TAREFA A >>
Converte numa tabela Markdown, com as colunas Número e Linha, os registos compreendidos entre a linha que contém "Rank the series" e o fim dos registos, ambas incluídas. Omite as linhas em branco e deixa as imagens de fora.

TEXTO DE ORIGEM >>

# # # # # # #

Algures entre a condição de roqueiros desalinhados, hippies urbanos e anti-heróis da pop, encontramos um pequeno milagre chamado Tomorrows Tulips. Como charmosas personagens furadas de uma película de baixo orçamento, é na entrega e criatividade que se fazem valer, entrando na pele dos papéis mais marginais e perante os cenários mais contrastantes. Há quatro décadas atrás, escutar-se-ia nas rádios o clássico California Dreamin, então um dos símbolos de uma geração ancorada na libertação social com um charro na mão e um megafone na outra. Outras quatro décadas depois este trio apresenta-se não exactamente como fruto directo desse imaginário, mas sim como um belíssimo vislumbre do que isso poderia ter sido, se exposto à cultura do punk, do indie rock dos 90s e dos excessos deste milénio. Naturalmente californianos, encontraram pousio na editora Burger Records, casa excelsa para uma nata excêntrica de bandas como Black Lips, Ty Segall, Thee Oh Sees, Hunx and His Punx ou Brian Jonestown Massacre. Os nomes falam por si e foi neste ambiente DIY, de (con)fusão musical bastarda, onde não existem caminhos certos ou errados, que fermentaram o último álbum When – brilhante colecção de canções dignas para uma road trip de sonho.

# # # # # # #

(Imagens de gráficos geradas)
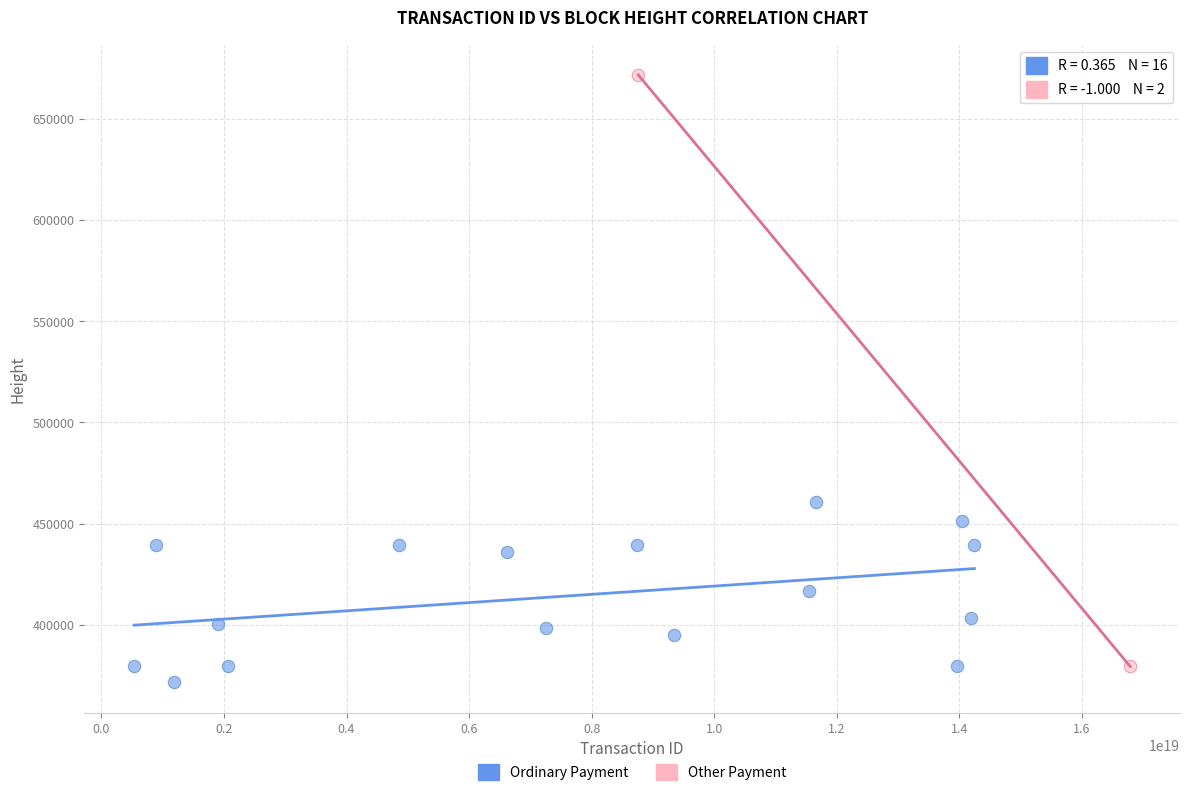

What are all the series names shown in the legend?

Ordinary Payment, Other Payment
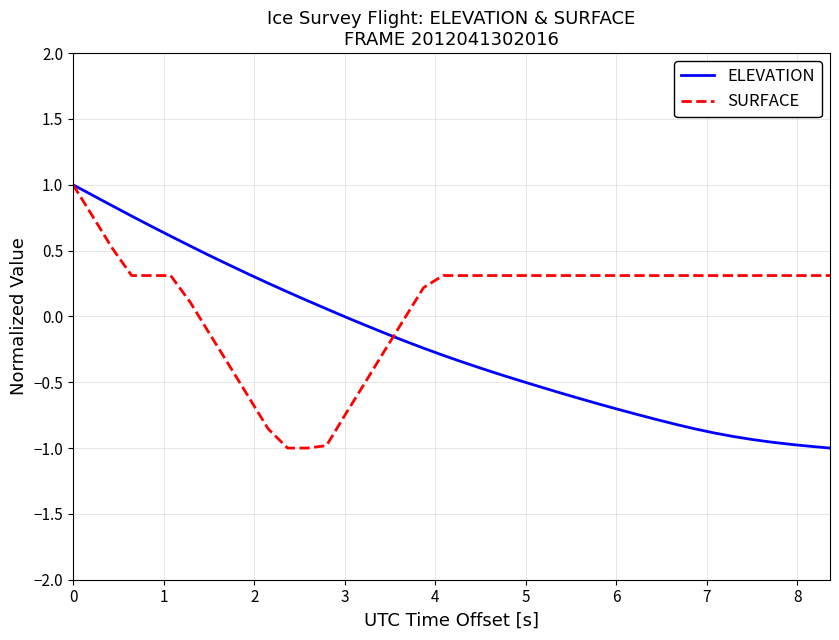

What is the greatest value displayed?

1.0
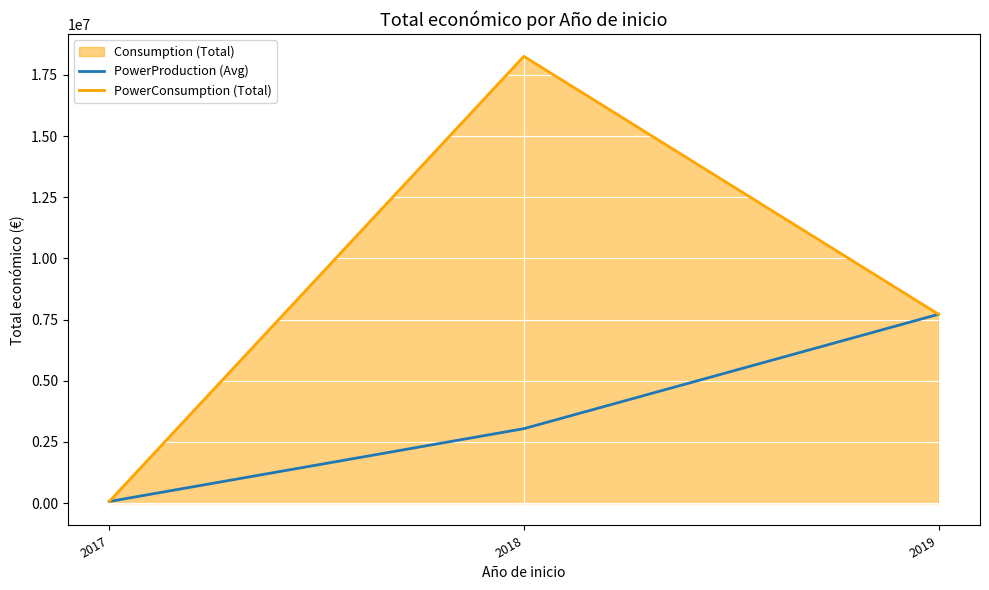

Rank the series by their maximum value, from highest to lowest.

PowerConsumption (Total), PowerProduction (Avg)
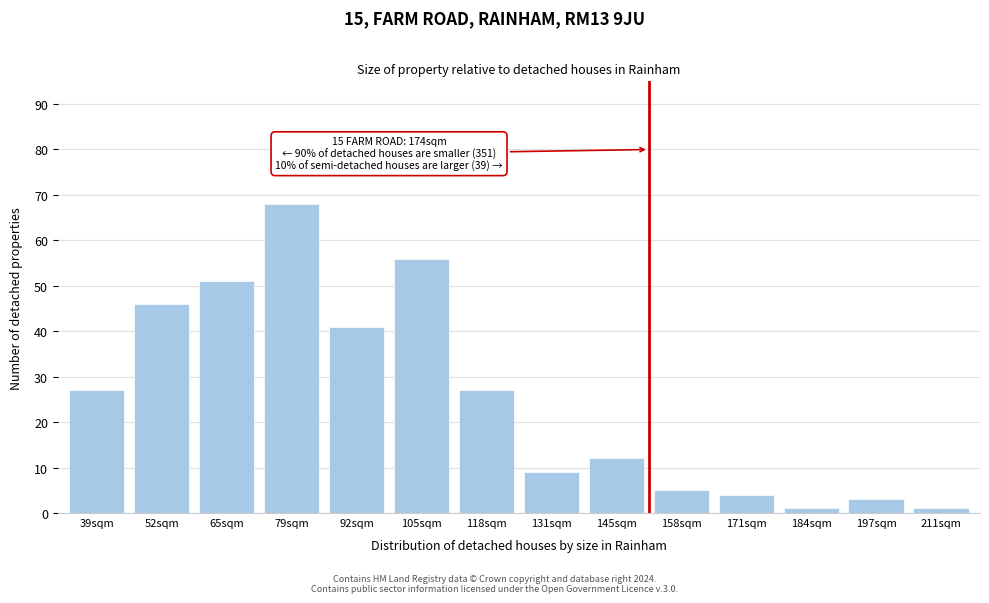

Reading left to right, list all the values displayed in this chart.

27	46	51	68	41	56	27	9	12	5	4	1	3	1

# # # # # # #

TAREFA B >>
Prossegue o texto sobre os Tomorrows Tulips a partir do ponto onde termina.

RESPOSTA A >>
| Número | Linha |
|---|---|
| 1 | Rank the series by their maximum value, from highest to lowest. |
| 2 | PowerConsumption (Total), PowerProduction (Avg) |
| 3 | Reading left to right, list all the values displayed in this chart. |
| 4 | 27	46	51	68	41	56	27	9	12	5	4	1	3	1 |

RESPOSTA B >>
Houve porém uma vida anterior que moldou a banda actual. Houve a curta existência dos Japanese Motors, houve um disco essencial intitulado Experimental Jelly e houve ainda uma torrente de cassetes e edições de autor, hoje em dia parcas e valiosas. Todo esse percurso, onde ainda se incluem as digressões feitas, não foi – nem nunca será – suficiente para fazer dos Tomorrows Tulips uma banda assumidamente “séria”. A diversão inerente e a vontade de criar muito com pouco levou-os certamente a uma maior audiência sem que esse fosse um objectivo estipulado. Caóticos, oníricos ou festivos, a invenção continua sobrepôr-se à técnica e a estética lo-fi emana ondas de calor incapazes de serem replicadas num estúdio asséptico. Essa genética orgânica e orgulhosamente imperfeita é o habitat natural da banda como se cada tema estivesse ligado a uma improvisação-mãe, regada a whisky velho e usufruindo de uma gloriosa fotossíntese matinal. Para além disso, reconhecem e não escondem quem os motivou a tão audazes incursões. Está lá o passo gingão dos Velvet Underground, o artesanato punk dos Beat Happening ou Neutral Milk Hotel, o mural de som dos My Bloody Valentine e aquela maravilhosa noção de rock disfuncional cimentada pela Siltbreeze. E não será por mero acaso que, recentemente, o vocalista Alex Knost se tenha aliado a Kim Gordon para o projecto Glitterbust.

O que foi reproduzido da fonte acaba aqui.